Goodbye Old Yeller,
The following is a Facebook conversation between myself, my brother, and my mom regarding the death of the 1970 Ford pickup that was our primary vehicle growing up.
Brother: Sad day
Me: I have tears in my eyes….
Brother: …of joy. You hated that truck when we were younger.
Me: I loved the pickup. I made mom park a block from school because I was embarrassed to be seen with you.
Brother: Boooo
Mom: I have nightmares about that truck. It was constantly running low of water in the radiator and overheated, the throttle would get stuck and flames would shoot out the hood, the brakes needed pumped if you wanted to stop, the windshield wipers didn’t work. In the winter, it wouldn’t make it up the hill because the tires were bald, it guzzled gas, the steering wheel gave me bicepts of a weight lifter. In short, I’m surprised we survived your childhood.
Me: You forgot one thing mom, you were too short to see over the steering wheel.
Mom: True because the seat wouldn’t adjust!
Brother: I wonder if there is a dent from my forehead smashing into the dash at the stop light by Walmart.

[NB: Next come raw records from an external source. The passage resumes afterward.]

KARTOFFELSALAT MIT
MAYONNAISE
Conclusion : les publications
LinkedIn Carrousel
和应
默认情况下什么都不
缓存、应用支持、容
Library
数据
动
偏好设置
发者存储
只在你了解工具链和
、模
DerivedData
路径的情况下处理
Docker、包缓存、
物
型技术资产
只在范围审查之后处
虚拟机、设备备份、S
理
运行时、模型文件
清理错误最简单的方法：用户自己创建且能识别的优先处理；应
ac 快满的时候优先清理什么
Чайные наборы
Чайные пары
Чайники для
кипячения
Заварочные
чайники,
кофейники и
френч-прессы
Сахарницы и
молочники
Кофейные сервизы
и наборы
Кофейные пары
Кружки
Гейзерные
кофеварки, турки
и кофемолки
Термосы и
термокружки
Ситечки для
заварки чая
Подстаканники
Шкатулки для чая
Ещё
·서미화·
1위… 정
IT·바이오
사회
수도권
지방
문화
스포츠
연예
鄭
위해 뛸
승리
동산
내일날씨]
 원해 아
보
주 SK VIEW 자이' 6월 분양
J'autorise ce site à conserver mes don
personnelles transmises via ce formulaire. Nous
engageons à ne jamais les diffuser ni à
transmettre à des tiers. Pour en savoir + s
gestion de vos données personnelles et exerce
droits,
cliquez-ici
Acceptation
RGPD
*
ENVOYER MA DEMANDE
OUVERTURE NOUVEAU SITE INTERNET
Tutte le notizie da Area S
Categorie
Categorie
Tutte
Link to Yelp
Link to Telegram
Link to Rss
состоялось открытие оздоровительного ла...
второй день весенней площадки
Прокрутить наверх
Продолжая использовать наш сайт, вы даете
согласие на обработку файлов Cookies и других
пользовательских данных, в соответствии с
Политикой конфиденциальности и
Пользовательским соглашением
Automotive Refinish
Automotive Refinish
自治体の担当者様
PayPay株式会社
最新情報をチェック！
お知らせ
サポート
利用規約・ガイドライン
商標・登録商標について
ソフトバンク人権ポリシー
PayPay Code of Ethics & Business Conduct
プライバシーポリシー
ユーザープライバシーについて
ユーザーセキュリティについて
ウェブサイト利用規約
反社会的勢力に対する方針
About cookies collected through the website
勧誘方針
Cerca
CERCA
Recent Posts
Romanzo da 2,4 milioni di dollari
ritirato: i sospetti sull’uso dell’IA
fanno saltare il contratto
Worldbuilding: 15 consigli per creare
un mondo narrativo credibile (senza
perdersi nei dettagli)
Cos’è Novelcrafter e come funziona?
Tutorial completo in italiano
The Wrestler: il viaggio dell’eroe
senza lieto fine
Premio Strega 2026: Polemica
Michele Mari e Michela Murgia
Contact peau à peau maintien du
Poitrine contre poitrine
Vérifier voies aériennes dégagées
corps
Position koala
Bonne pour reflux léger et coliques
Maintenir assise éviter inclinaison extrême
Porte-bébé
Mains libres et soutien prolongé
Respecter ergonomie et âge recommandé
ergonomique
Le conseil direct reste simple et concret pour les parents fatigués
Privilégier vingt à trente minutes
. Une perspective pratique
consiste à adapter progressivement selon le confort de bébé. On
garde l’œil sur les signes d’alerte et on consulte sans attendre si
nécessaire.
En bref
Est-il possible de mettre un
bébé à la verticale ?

Mom: That’s because it didn’t have seat belts. Good thing the traffic hazard is off the road.
Me: I remember that! And when the pickup died on the way home from church and we had to walk up Coleman Butte.
Me: The pickup will be reincarnated as a great modern building, raising high above the landscape, as it was always intended.
Mom: I doubt that it would be reincarnated as a great building, maybe a lowly worm.
Me: Ok, maybe like a really nice lawn mower.
Mom: Closer, a man-eating, broken down lawnmower.
Mom: Kind of got carried away, sorry to tarnish the reputation of this collectable, it’s the protective mother in me venting my frustrations of long ago.